2005

Scolded

<Scolded>

I was studying English with my mom. But she scolded me because I mistakenly wrote ‘d’ for a ‘b’. She said “How come you still can’t differentiate ‘b’ and a ‘d’ after all this time?” I was so upset and wanted to cry. My eyes started to blur and started to cry like rain. Drop Drop!

I wonder what she was thinking at that moment. Probably.. “I hate Betty so what am I worried about? She can’t even differentiate the alphabets.”

As I was about to eat dinner, she read my diary. She kept glancing at me and finally asked “Do you really think I hate you?” I felt sorry in the back of my mind but I knew being honest was best so I told her “Yes” in a small voice.
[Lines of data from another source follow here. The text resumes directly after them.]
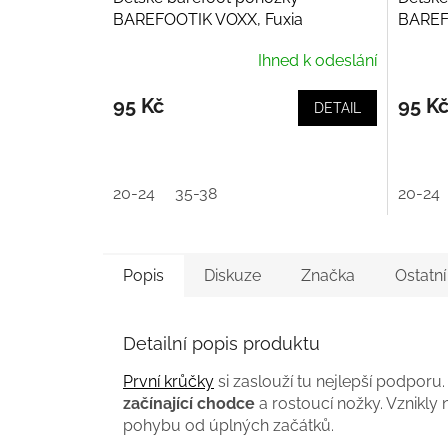
BAREFOOTIK VOXX, Fuxia
BAREF
Ihned k odeslání
95 Kč
95 K
DETAIL
20-24
35-38
20-24
Popis
Diskuze
Značka
Ostatn
Detailní popis produktu
První krůčky
si zaslouží tu nejlepší podporu
začínající chodce
a rostoucí nožky. Vznikly
pohybu od úplných začátků.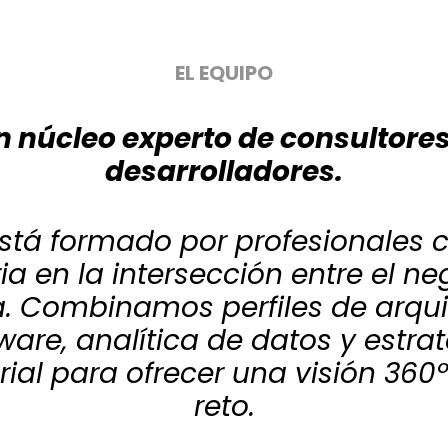
EL EQUIPO
n núcleo experto de consultores
desarrolladores.
está formado por profesionales 
ia en la intersección entre el ne
a. Combinamos perfiles de arqui
ware, analítica de datos y estra
ial para ofrecer una visión 360
reto.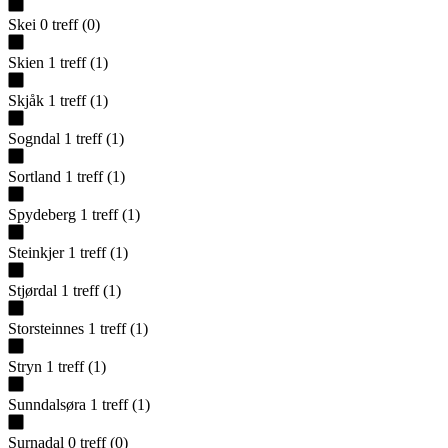
Skei
0
treff
(
0
)
Skien
1
treff
(
1
)
Skjåk
1
treff
(
1
)
Sogndal
1
treff
(
1
)
Sortland
1
treff
(
1
)
Spydeberg
1
treff
(
1
)
Steinkjer
1
treff
(
1
)
Stjørdal
1
treff
(
1
)
Storsteinnes
1
treff
(
1
)
Stryn
1
treff
(
1
)
Sunndalsøra
1
treff
(
1
)
Surnadal
0
treff
(
0
)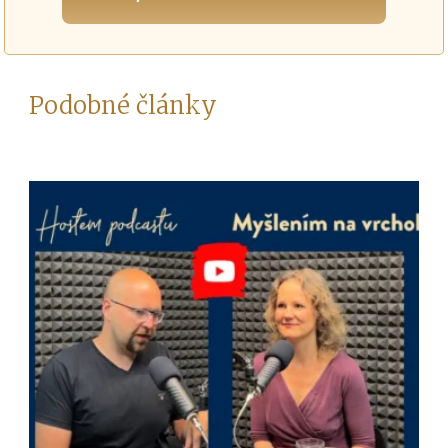
Podobné články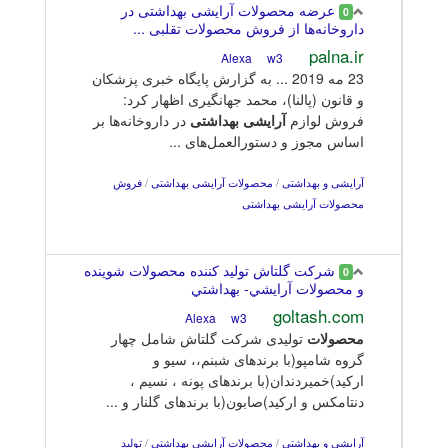
عرضه محصولات آرایشی بهداشتی در
0
داروخانه‌ها از فروش محصولات تقلبی ...
palna.ir
w3
Alexa
23 مه 2019 ... به گزارش پایگاه خبری پزشکان
و قانون (پالنا)، محمد جهانگیری اظهار کرد:
فروش لوازم
آرایشی
بهداشتی
در داروخانه‌ها بر
اساس مجوز و دستورالعمل‌های ...
آرایشی و بهداشتی
/
محصولات آرایشی بهداشتی
/
فروش
محصولات آرایشی بهداشتی
شركت گلتاش تولید کننده محصولات شوینده
0
و محصولات آرايشي- بهداشتي
goltash.com
w3
Alexa
محصولات
تولیدی شرکت‌ گلتاش شامل چهار
گروه شامپو(با برندهای شبنم،، سیو و
ارکید)خمیردندان(با برندهای پونه ، نسیم ،
دنتامکس و ارکید)صابون(با برندهای گلنار و ...
آرایشی و بهداشتی
/
محصولات آرایشی بهداشتی
/
تولید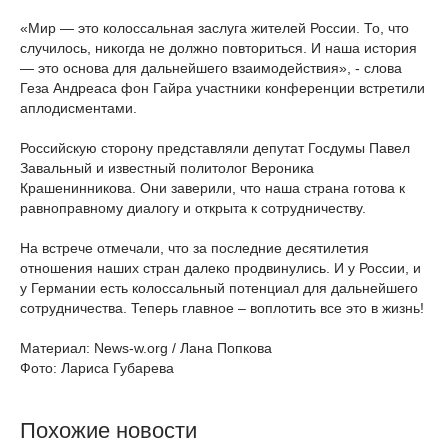
«Мир — это колоссальная заслуга жителей России. То, что
случилось, никогда не должно повториться. И наша история
— это основа для дальнейшего взаимодействия», - слова
Геза Андреаса фон Гайра участники конференции встретили
аплодисментами.
Российскую сторону представляли депутат Госдумы Павел
Завальный и известный политолог Вероника
Крашенинникова. Они заверили, что наша страна готова к
равноправному диалогу и открыта к сотрудничеству.
На встрече отмечали, что за последние десятилетия
отношения наших стран далеко продвинулись. И у России, и
у Германии есть колоссальный потенциал для дальнейшего
сотрудничества. Теперь главное – воплотить все это в жизнь!
Материал: News-w.org / Лана Попкова
Фото: Лариса Губарева
Похожие новости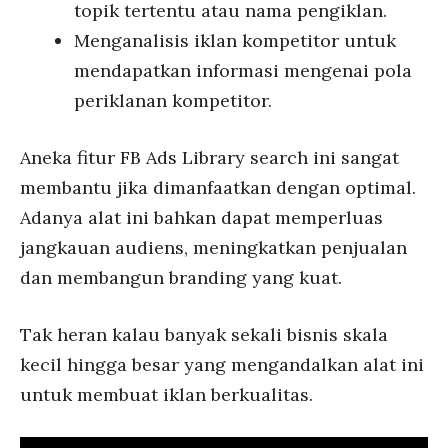
topik tertentu atau nama pengiklan.
Menganalisis iklan kompetitor untuk
mendapatkan informasi mengenai pola
periklanan kompetitor.
Aneka fitur FB Ads Library search ini sangat
membantu jika dimanfaatkan dengan optimal.
Adanya alat ini bahkan dapat memperluas
jangkauan audiens, meningkatkan penjualan
dan membangun branding yang kuat.
Tak heran kalau banyak sekali bisnis skala
kecil hingga besar yang mengandalkan alat ini
untuk membuat iklan berkualitas.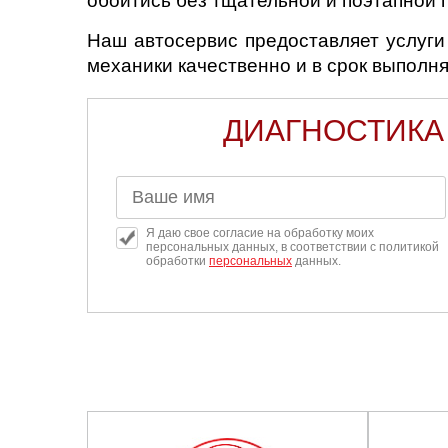
обойтись без тщательной и поэтапной 
Наш автосервис предоставляет услуг
Саратов
механики качественно и в срок выполня
Солнцево
ДИАГНОСТИКА
Сочи
Сургут
Тольятти
Я даю свое согласие на обработку моих
персональных данных, в соответствии с политикой
обработки
персональных
данных.
Тула
Тюмень
Ульяновск
Чебоксары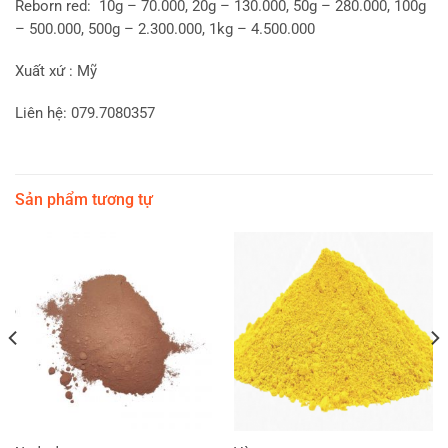
Reborn red: 10g – 70.000, 20g – 130.000, 50g – 280.000, 100g
– 500.000, 500g – 2.300.000, 1kg – 4.500.000
Xuất xứ : Mỹ
Liên hệ: 079.7080357
Sản phẩm tương tự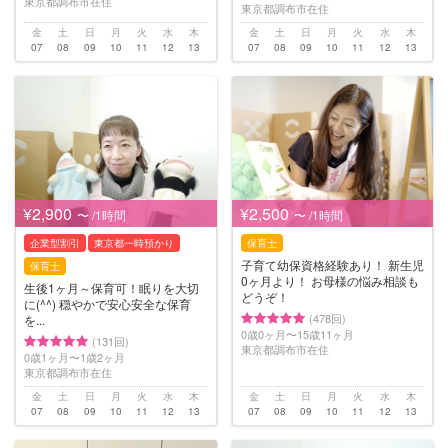
東京都調布市在住
東京都調布市在住
金
土
日
月
火
水
木
金
土
日
月
火
水
木
07
08
09
10
11
12
13
07
08
09
10
11
12
13
¥2,900
¥2,500
〜 /1時間
〜 /1時間
企業型割引
東京都一時預かり
保育士
子育て幼保資格経験あり！ 新生児
保育士
0ヶ月より！ お母様の悩み相談も
生後1ヶ月～保育可！眠りを大切
どうぞ！
に(^^) 穏やかで安心安全な保育
(478回)
を...
0歳0ヶ月〜15歳11ヶ月
(131回)
東京都調布市在住
0歳1ヶ月〜1歳2ヶ月
東京都調布市在住
金
土
日
月
火
水
木
金
土
日
月
火
水
木
07
08
09
10
11
12
13
07
08
09
10
11
12
13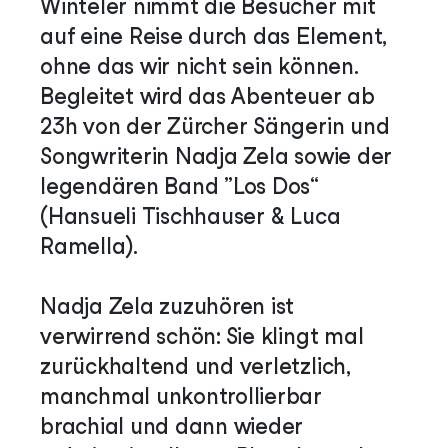
Winteler nimmt die Besucher mit
auf eine Reise durch das Element,
ohne das wir nicht sein können.
Begleitet wird das Abenteuer ab
23h von der Zürcher Sängerin und
Songwriterin Nadja Zela sowie der
legendären Band „Los Dos“
(Hansueli Tischhauser & Luca
Ramella).
Nadja Zela zuzuhören ist
verwirrend schön: Sie klingt mal
zurückhaltend und verletzlich,
manchmal unkontrollierbar
brachial und dann wieder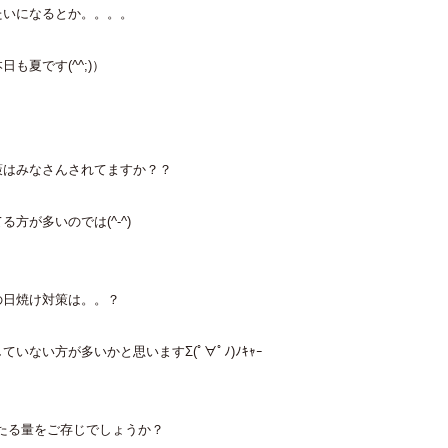
たいになるとか。。。。
も夏です(^^;)）
策はみなさんされてますか？？
方が多いのでは(^-^)
の日焼け対策は。。？
いない方が多いかと思いますΣ(ﾟ∀ﾟﾉ)ﾉｷｬｰ
たる量をご存じでしょうか？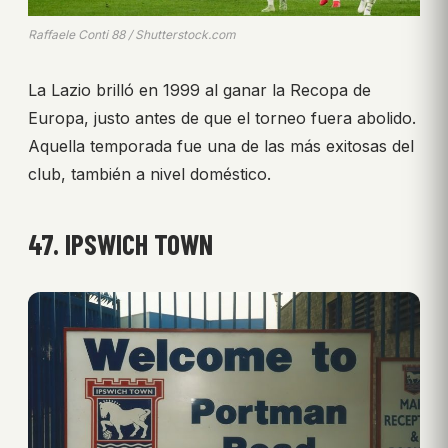
Raffaele Conti 88 / Shutterstock.com
La Lazio brilló en 1999 al ganar la Recopa de
Europa, justo antes de que el torneo fuera abolido.
Aquella temporada fue una de las más exitosas del
club, también a nivel doméstico.
47. IPSWICH TOWN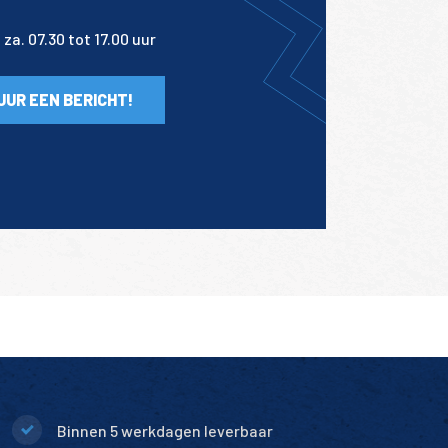
za. 07.30 tot 17.00 uur
UUR EEN BERICHT!
Binnen 5 werkdagen leverbaar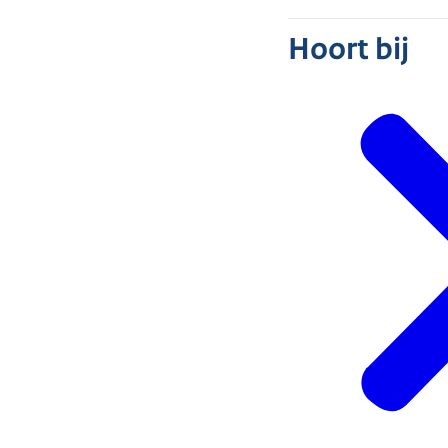
Hoort bij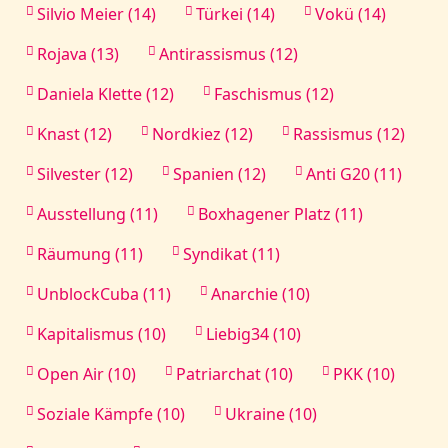
Silvio Meier (14)
Türkei (14)
Vokü (14)
Rojava (13)
Antirassismus (12)
Daniela Klette (12)
Faschismus (12)
Knast (12)
Nordkiez (12)
Rassismus (12)
Silvester (12)
Spanien (12)
Anti G20 (11)
Ausstellung (11)
Boxhagener Platz (11)
Räumung (11)
Syndikat (11)
UnblockCuba (11)
Anarchie (10)
Kapitalismus (10)
Liebig34 (10)
Open Air (10)
Patriarchat (10)
PKK (10)
Soziale Kämpfe (10)
Ukraine (10)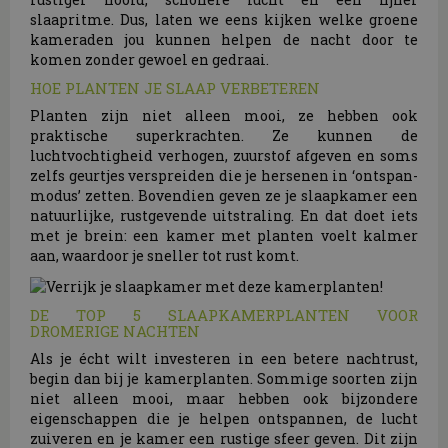
slaapritme. Dus, laten we eens kijken welke groene
kameraden jou kunnen helpen de nacht door te
komen zonder gewoel en gedraai.
HOE PLANTEN JE SLAAP VERBETEREN
Planten zijn niet alleen mooi, ze hebben ook
praktische superkrachten. Ze kunnen de
luchtvochtigheid verhogen, zuurstof afgeven en soms
zelfs geurtjes verspreiden die je hersenen in ‘ontspan-
modus’ zetten. Bovendien geven ze je slaapkamer een
natuurlijke, rustgevende uitstraling. En dat doet iets
met je brein: een kamer met planten voelt kalmer
aan, waardoor je sneller tot rust komt.
DE TOP 5 SLAAPKAMERPLANTEN VOOR
DROMERIGE NACHTEN
Als je écht wilt investeren in een betere nachtrust,
begin dan bij je kamerplanten. Sommige soorten zijn
niet alleen mooi, maar hebben ook bijzondere
eigenschappen die je helpen ontspannen, de lucht
zuiveren en je kamer een rustige sfeer geven. Dit zijn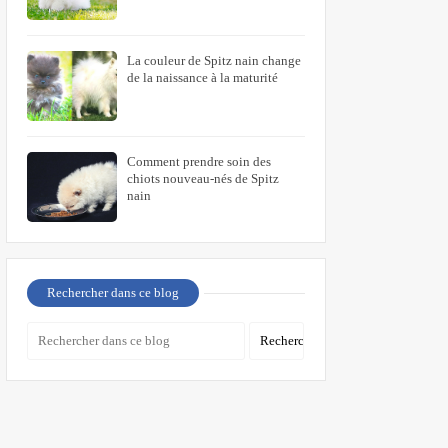
La couleur de Spitz nain change
de la naissance à la maturité
Comment prendre soin des
chiots nouveau-nés de Spitz
nain
Rechercher dans ce blog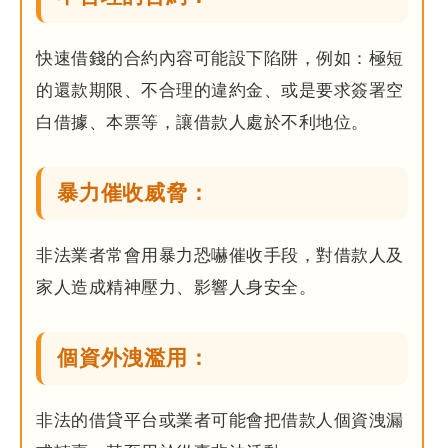
快速借錢的合約內容可能設下陷阱，例如：極短
的還款期限、不合理的違約金、或是要求簽署空
白借據、本票等，讓借款人處於不利地位。
暴力催收威脅：
非法業者常會用暴力恐嚇催收手段，對借款人及
家人造成精神壓力、影響人身安全。
個資外洩濫用：
非法的借貸平台或業者可能會把借款人個資洩漏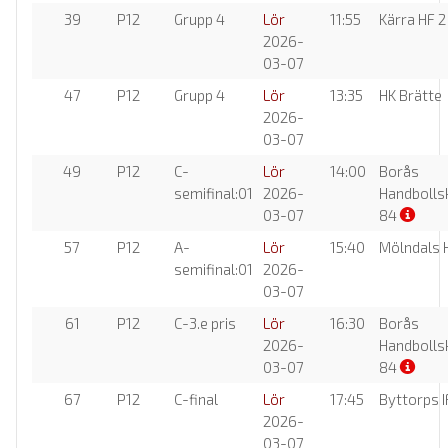
39
P12
Grupp 4
Lör
11:55
Kärra HF 2
2026-
03-07
47
P12
Grupp 4
Lör
13:35
HK Brätte
2026-
03-07
49
P12
C-
Lör
14:00
Borås
semifinal:01
2026-
Handbolls
03-07
84
57
P12
A-
Lör
15:40
Mölndals 
semifinal:01
2026-
03-07
61
P12
C-3.e pris
Lör
16:30
Borås
2026-
Handbolls
03-07
84
67
P12
C-final
Lör
17:45
Byttorps 
2026-
03-07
I wonder what she was thinking at that moment. I think her brightly pink heart was probably dying a little bit. I regretted saying so but it was too late. She hugged me and said “I am yours. I might die earlier trying to save you from a car accident or something.”

So I started to cry even more and told her not to do that if it ever happens. She looked at me again and said “I’m yours for free!” So I said “Yes, mom. Thank you.”

We eventually finished dinner with a happy end but she kept re-reading my diary as if she really couldn’t believe what I wrote. She kept staring at me while I was eating my dinner. So after dinner, I started to study. It felt like I was being praised for doing my math homework well.

I was a little bit sad today but I became happy because my mom consoled me.